Exactly reproduce the lines of the listing below from the one containing "- 함수형 스타일 개발 - 동시처리 코드 효율화" through the one containing "monitoring | /security | ✓ |". Skip the images.

==========

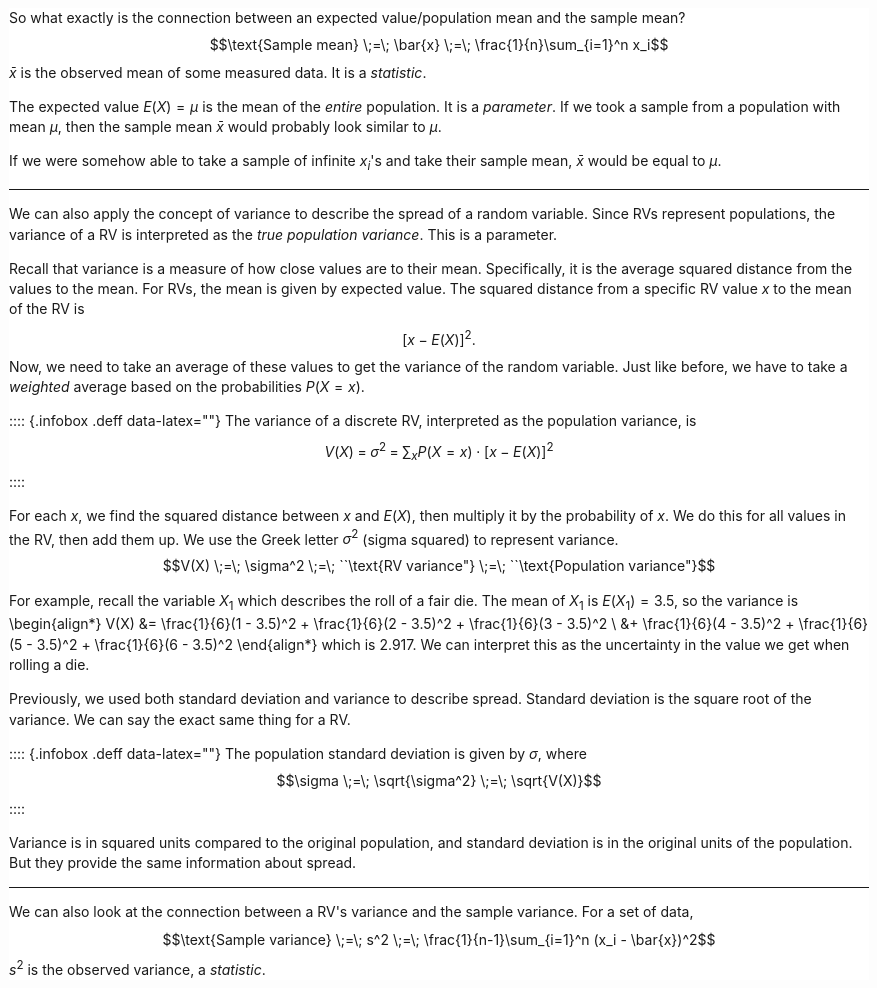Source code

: 
So what exactly is the connection between an expected value/population mean and the sample mean?  
$$\text{Sample mean} \;=\; \bar{x} \;=\; \frac{1}{n}\sum_{i=1}^n x_i$$ 
$\bar{x}$ is the observed mean of some measured data. It is a *statistic*.

The expected value $E(X) = \mu$ is the mean of the *entire* population. It is a *parameter*.  If we took a sample from a population with mean $\mu$, then the sample mean $\bar{x}$ would probably look similar to $\mu$.

If we were somehow able to take a sample of infinite $x_i$'s and take their sample mean, $\bar{x}$ would be equal to $\mu$.

---

We can also apply the concept of variance to describe the spread of a random variable.  Since RVs represent populations, the variance of a RV is interpreted as the *true population variance*.  This is a parameter.

Recall that variance is a measure of how close values are to their mean.  Specifically, it is the average squared distance from the values to the mean.  For RVs, the mean is given by expected value.  The squared distance from a specific RV value $x$ to the mean of the RV is
$$[x - E(X)]^2.$$
Now, we need to take an average of these values to get the variance of the random variable.  Just like before, we have to take a *weighted* average based on the probabilities $P(X = x)$.  

:::: {.infobox .deff data-latex=""}
The variance of a discrete RV, interpreted as the population variance, is
$$V(X) \;=\; \sigma^2 \;=\; \sum_x P(X = x) \cdot [x-E(X)]^2$$ 
::::

For each $x$, we find the squared distance between $x$ and $E(X)$, then multiply it by the probability of $x$.  We do this for all values in the RV, then add them up.  We use the Greek letter $\sigma^2$ (sigma squared) to represent variance.
$$V(X) \;=\; \sigma^2  \;=\; ``\text{RV variance"} \;=\; ``\text{Population variance"}$$

For example, recall the variable $X_1$ which describes the roll of a fair die.  The mean of $X_1$ is $E(X_1) = 3.5$, so the variance is \begin{align*}
V(X) &= \frac{1}{6}(1 - 3.5)^2 + \frac{1}{6}(2 - 3.5)^2 + \frac{1}{6}(3 - 3.5)^2 \\
&+ \frac{1}{6}(4 - 3.5)^2 + \frac{1}{6}(5 - 3.5)^2 + \frac{1}{6}(6 - 3.5)^2
\end{align*}
which is 2.917.  We can interpret this as the uncertainty in the value we get when rolling a die.

Previously, we used both standard deviation and variance to describe spread.  Standard deviation is the square root of the variance.  We can say the exact same thing for a RV.  

:::: {.infobox .deff data-latex=""}
The population standard deviation is given by $\sigma$, where
$$\sigma \;=\; \sqrt{\sigma^2} \;=\; \sqrt{V(X)}$$
::::

Variance is in squared units compared to the original population, and standard deviation is in the original units of the population.  But they provide the same information about spread.

---

We can also look at the connection between a RV's variance and the sample variance. For a set of data, 
$$\text{Sample variance} \;=\; s^2 \;=\; \frac{1}{n-1}\sum_{i=1}^n (x_i - \bar{x})^2$$ 
$s^2$ is the observed variance, a *statistic*.
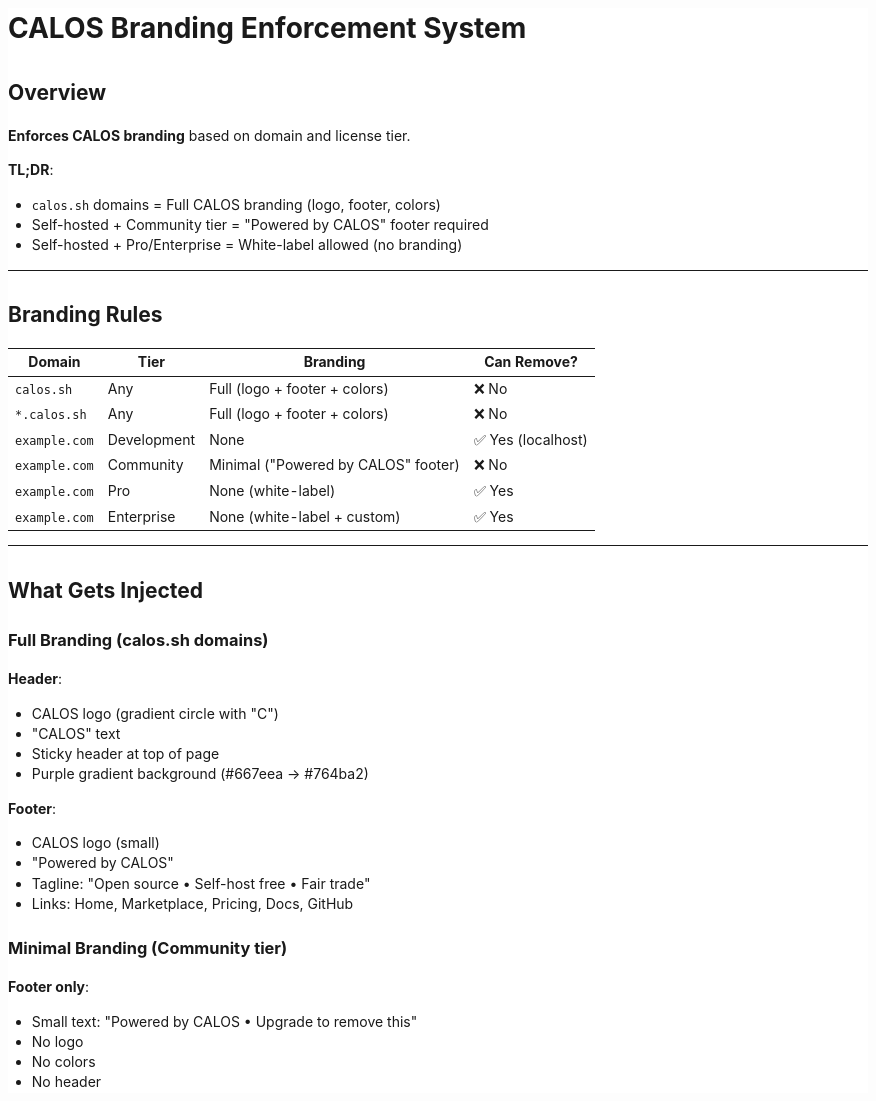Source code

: # CALOS Branding Enforcement System

## Overview

**Enforces CALOS branding** based on domain and license tier.

**TL;DR**:
- `calos.sh` domains = Full CALOS branding (logo, footer, colors)
- Self-hosted + Community tier = "Powered by CALOS" footer required
- Self-hosted + Pro/Enterprise = White-label allowed (no branding)

---

## Branding Rules

| Domain | Tier | Branding | Can Remove? |
|--------|------|----------|-------------|
| `calos.sh` | Any | Full (logo + footer + colors) | ❌ No |
| `*.calos.sh` | Any | Full (logo + footer + colors) | ❌ No |
| `example.com` | Development | None | ✅ Yes (localhost) |
| `example.com` | Community | Minimal ("Powered by CALOS" footer) | ❌ No |
| `example.com` | Pro | None (white-label) | ✅ Yes |
| `example.com` | Enterprise | None (white-label + custom) | ✅ Yes |

---

## What Gets Injected

### Full Branding (calos.sh domains)

**Header**:
- CALOS logo (gradient circle with "C")
- "CALOS" text
- Sticky header at top of page
- Purple gradient background (#667eea → #764ba2)

**Footer**:
- CALOS logo (small)
- "Powered by CALOS"
- Tagline: "Open source • Self-host free • Fair trade"
- Links: Home, Marketplace, Pricing, Docs, GitHub

### Minimal Branding (Community tier)

**Footer only**:
- Small text: "Powered by CALOS • Upgrade to remove this"
- No logo
- No colors
- No header
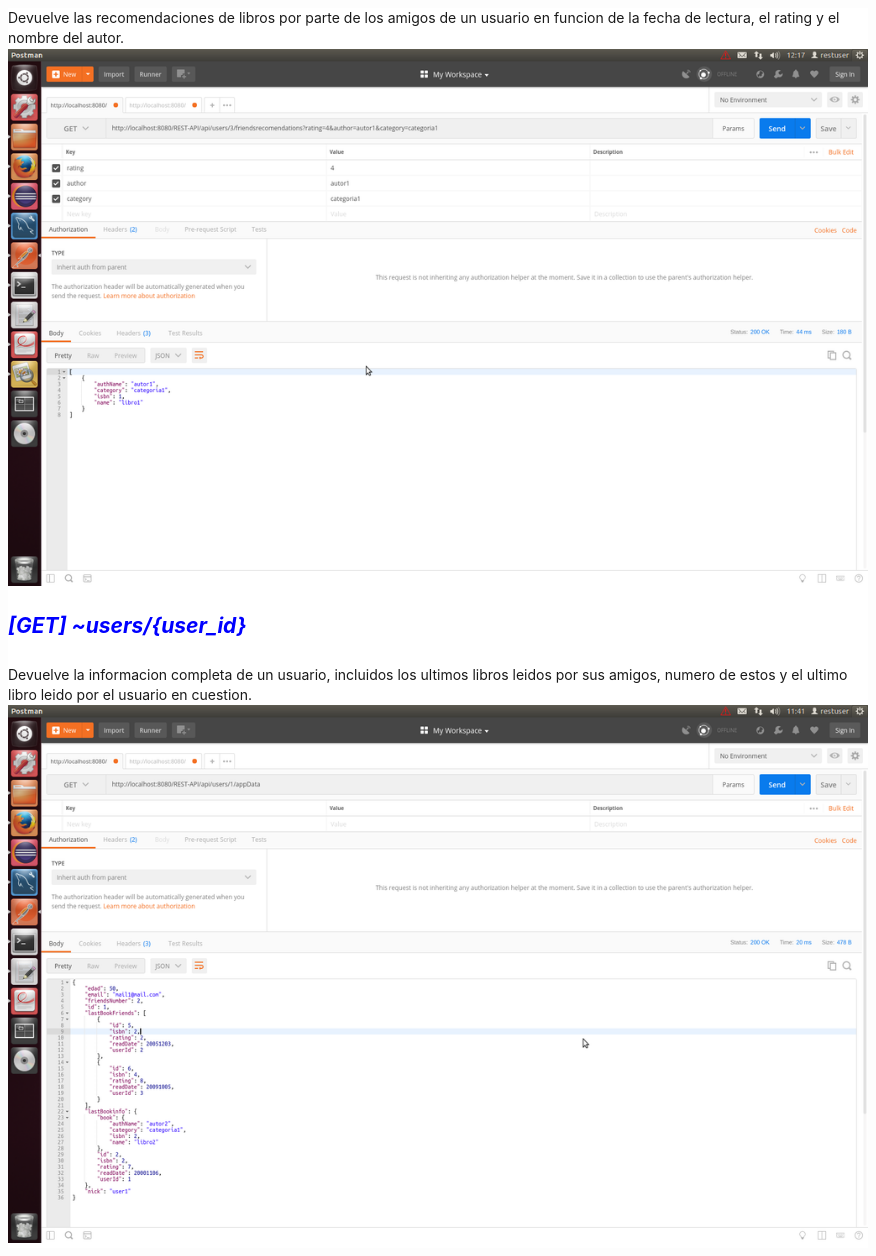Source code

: Devuelve las recomendaciones de libros por parte de los amigos de un usuario en funcion de la fecha de lectura, el rating y el nombre del autor.
![POST /users](./memoria/Capturas/librosRecomendados.14.png)
##### <span style="color: blue;font-size: 1.5em;">[GET] ~users/{user_id}</span>
Devuelve la informacion completa de un usuario, incluidos los ultimos libros leidos por sus amigos, numero de estos y el ultimo libro leido por el usuario en cuestion.
![POST /users](./memoria/Capturas/appdata15.png)
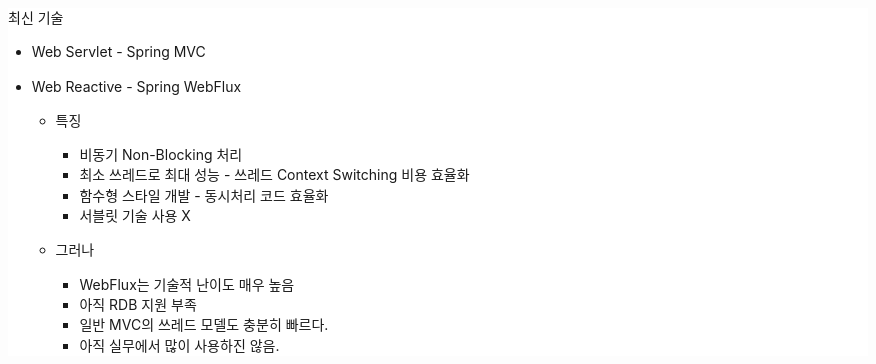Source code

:최신 기술

- Web Servlet - Spring MVC
- Web Reactive - Spring WebFlux

  - 특징

    - 비동기 Non-Blocking 처리
    - 최소 쓰레드로 최대 성능 - 쓰레드 Context Switching 비용 효율화
    - 함수형 스타일 개발 - 동시처리 코드 효율화
    - 서블릿 기술 사용 X

  - 그러나
    - WebFlux는 기술적 난이도 매우 높음
    - 아직 RDB 지원 부족
    - 일반 MVC의 쓰레드 모델도 충분히 빠르다.
    - 아직 실무에서 많이 사용하진 않음.
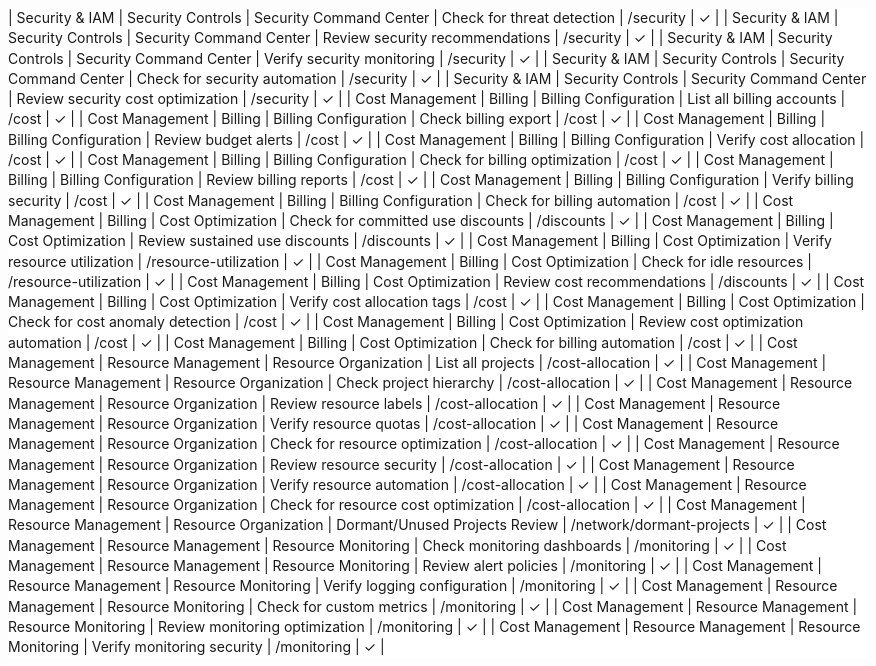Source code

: | Security & IAM | Security Controls | Security Command Center | Check for threat detection | /security | ✓ |
| Security & IAM | Security Controls | Security Command Center | Review security recommendations | /security | ✓ |
| Security & IAM | Security Controls | Security Command Center | Verify security monitoring | /security | ✓ |
| Security & IAM | Security Controls | Security Command Center | Check for security automation | /security | ✓ |
| Security & IAM | Security Controls | Security Command Center | Review security cost optimization | /security | ✓ |
| Cost Management | Billing | Billing Configuration | List all billing accounts | /cost | ✓ |
| Cost Management | Billing | Billing Configuration | Check billing export | /cost | ✓ |
| Cost Management | Billing | Billing Configuration | Review budget alerts | /cost | ✓ |
| Cost Management | Billing | Billing Configuration | Verify cost allocation | /cost | ✓ |
| Cost Management | Billing | Billing Configuration | Check for billing optimization | /cost | ✓ |
| Cost Management | Billing | Billing Configuration | Review billing reports | /cost | ✓ |
| Cost Management | Billing | Billing Configuration | Verify billing security | /cost | ✓ |
| Cost Management | Billing | Billing Configuration | Check for billing automation | /cost | ✓ |
| Cost Management | Billing | Cost Optimization | Check for committed use discounts | /discounts | ✓ |
| Cost Management | Billing | Cost Optimization | Review sustained use discounts | /discounts | ✓ |
| Cost Management | Billing | Cost Optimization | Verify resource utilization | /resource-utilization | ✓ |
| Cost Management | Billing | Cost Optimization | Check for idle resources | /resource-utilization | ✓ |
| Cost Management | Billing | Cost Optimization | Review cost recommendations | /discounts | ✓ |
| Cost Management | Billing | Cost Optimization | Verify cost allocation tags | /cost | ✓ |
| Cost Management | Billing | Cost Optimization | Check for cost anomaly detection | /cost | ✓ |
| Cost Management | Billing | Cost Optimization | Review cost optimization automation | /cost | ✓ |
| Cost Management | Billing | Cost Optimization | Check for billing automation | /cost | ✓ |
| Cost Management | Resource Management | Resource Organization | List all projects | /cost-allocation | ✓ |
| Cost Management | Resource Management | Resource Organization | Check project hierarchy | /cost-allocation | ✓ |
| Cost Management | Resource Management | Resource Organization | Review resource labels | /cost-allocation | ✓ |
| Cost Management | Resource Management | Resource Organization | Verify resource quotas | /cost-allocation | ✓ |
| Cost Management | Resource Management | Resource Organization | Check for resource optimization | /cost-allocation | ✓ |
| Cost Management | Resource Management | Resource Organization | Review resource security | /cost-allocation | ✓ |
| Cost Management | Resource Management | Resource Organization | Verify resource automation | /cost-allocation | ✓ |
| Cost Management | Resource Management | Resource Organization | Check for resource cost optimization | /cost-allocation | ✓ |
| Cost Management | Resource Management | Resource Organization | Dormant/Unused Projects Review | /network/dormant-projects | ✓ |
| Cost Management | Resource Management | Resource Monitoring | Check monitoring dashboards | /monitoring | ✓ |
| Cost Management | Resource Management | Resource Monitoring | Review alert policies | /monitoring | ✓ |
| Cost Management | Resource Management | Resource Monitoring | Verify logging configuration | /monitoring | ✓ |
| Cost Management | Resource Management | Resource Monitoring | Check for custom metrics | /monitoring | ✓ |
| Cost Management | Resource Management | Resource Monitoring | Review monitoring optimization | /monitoring | ✓ |
| Cost Management | Resource Management | Resource Monitoring | Verify monitoring security | /monitoring | ✓ |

==========

• **ANSWER TO THIS PROBLEM**
    - 함수형 스타일 개발 - 동시처리 코드 효율화
    - 서블릿 기술 사용 X

  - 그러나
    - WebFlux는 기술적 난이도 매우 높음
    - 아직 RDB 지원 부족
    - 일반 MVC의 쓰레드 모델도 충분히 빠르다.
    - 아직 실무에서 많이 사용하진 않음.
Source code

: | Security & IAM | Security Controls | Security Command Center | Check for threat detection | /security | ✓ |
| Security & IAM | Security Controls | Security Command Center | Review security recommendations | /security | ✓ |
| Security & IAM | Security Controls | Security Command Center | Verify security monitoring | /security | ✓ |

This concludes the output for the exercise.